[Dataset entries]
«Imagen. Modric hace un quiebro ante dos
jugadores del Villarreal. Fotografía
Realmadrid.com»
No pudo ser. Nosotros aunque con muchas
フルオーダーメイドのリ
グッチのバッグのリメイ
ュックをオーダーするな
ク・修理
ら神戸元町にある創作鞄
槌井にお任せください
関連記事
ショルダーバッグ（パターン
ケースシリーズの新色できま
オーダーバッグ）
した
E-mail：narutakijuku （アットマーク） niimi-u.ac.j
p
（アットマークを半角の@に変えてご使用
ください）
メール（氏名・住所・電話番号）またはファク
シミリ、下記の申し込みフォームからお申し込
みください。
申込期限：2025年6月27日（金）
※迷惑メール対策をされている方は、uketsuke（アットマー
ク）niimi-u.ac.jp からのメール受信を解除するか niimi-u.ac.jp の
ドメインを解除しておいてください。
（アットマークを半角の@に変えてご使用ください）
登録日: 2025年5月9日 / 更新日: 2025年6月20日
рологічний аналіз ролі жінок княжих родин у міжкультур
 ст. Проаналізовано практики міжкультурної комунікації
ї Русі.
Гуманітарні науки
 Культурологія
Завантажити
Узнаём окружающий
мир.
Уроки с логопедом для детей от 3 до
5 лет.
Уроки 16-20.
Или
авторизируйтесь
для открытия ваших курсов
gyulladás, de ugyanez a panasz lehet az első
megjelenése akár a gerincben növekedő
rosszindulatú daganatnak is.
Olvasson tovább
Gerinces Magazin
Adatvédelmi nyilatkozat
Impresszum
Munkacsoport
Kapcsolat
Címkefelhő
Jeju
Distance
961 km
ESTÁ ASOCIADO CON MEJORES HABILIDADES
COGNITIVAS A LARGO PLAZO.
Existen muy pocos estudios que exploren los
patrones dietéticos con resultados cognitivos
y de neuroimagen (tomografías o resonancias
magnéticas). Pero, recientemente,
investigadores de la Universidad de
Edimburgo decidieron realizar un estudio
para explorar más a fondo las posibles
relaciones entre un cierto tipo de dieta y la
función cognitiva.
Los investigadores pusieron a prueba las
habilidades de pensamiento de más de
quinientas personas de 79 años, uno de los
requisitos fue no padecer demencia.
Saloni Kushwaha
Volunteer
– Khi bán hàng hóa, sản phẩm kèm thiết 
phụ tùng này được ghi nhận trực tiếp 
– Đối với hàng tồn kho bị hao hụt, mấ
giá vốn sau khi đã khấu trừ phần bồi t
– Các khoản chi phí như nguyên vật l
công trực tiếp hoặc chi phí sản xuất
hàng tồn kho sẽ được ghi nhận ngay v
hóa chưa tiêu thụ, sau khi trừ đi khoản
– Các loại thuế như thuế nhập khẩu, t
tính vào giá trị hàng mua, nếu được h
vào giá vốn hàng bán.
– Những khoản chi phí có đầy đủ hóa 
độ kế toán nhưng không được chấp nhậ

## Work request:
Could you write out, exactly, each line of the data above from the one containing "función cognitiva." through the last, including both?

## Problem solution:
función cognitiva.
Los investigadores pusieron a prueba las
habilidades de pensamiento de más de
quinientas personas de 79 años, uno de los
requisitos fue no padecer demencia.
Saloni Kushwaha
Volunteer
– Khi bán hàng hóa, sản phẩm kèm thiết 
phụ tùng này được ghi nhận trực tiếp 
– Đối với hàng tồn kho bị hao hụt, mấ
giá vốn sau khi đã khấu trừ phần bồi t
– Các khoản chi phí như nguyên vật l
công trực tiếp hoặc chi phí sản xuất
hàng tồn kho sẽ được ghi nhận ngay v
hóa chưa tiêu thụ, sau khi trừ đi khoản
– Các loại thuế như thuế nhập khẩu, t
tính vào giá trị hàng mua, nếu được h
vào giá vốn hàng bán.
– Những khoản chi phí có đầy đủ hóa 
độ kế toán nhưng không được chấp nhậ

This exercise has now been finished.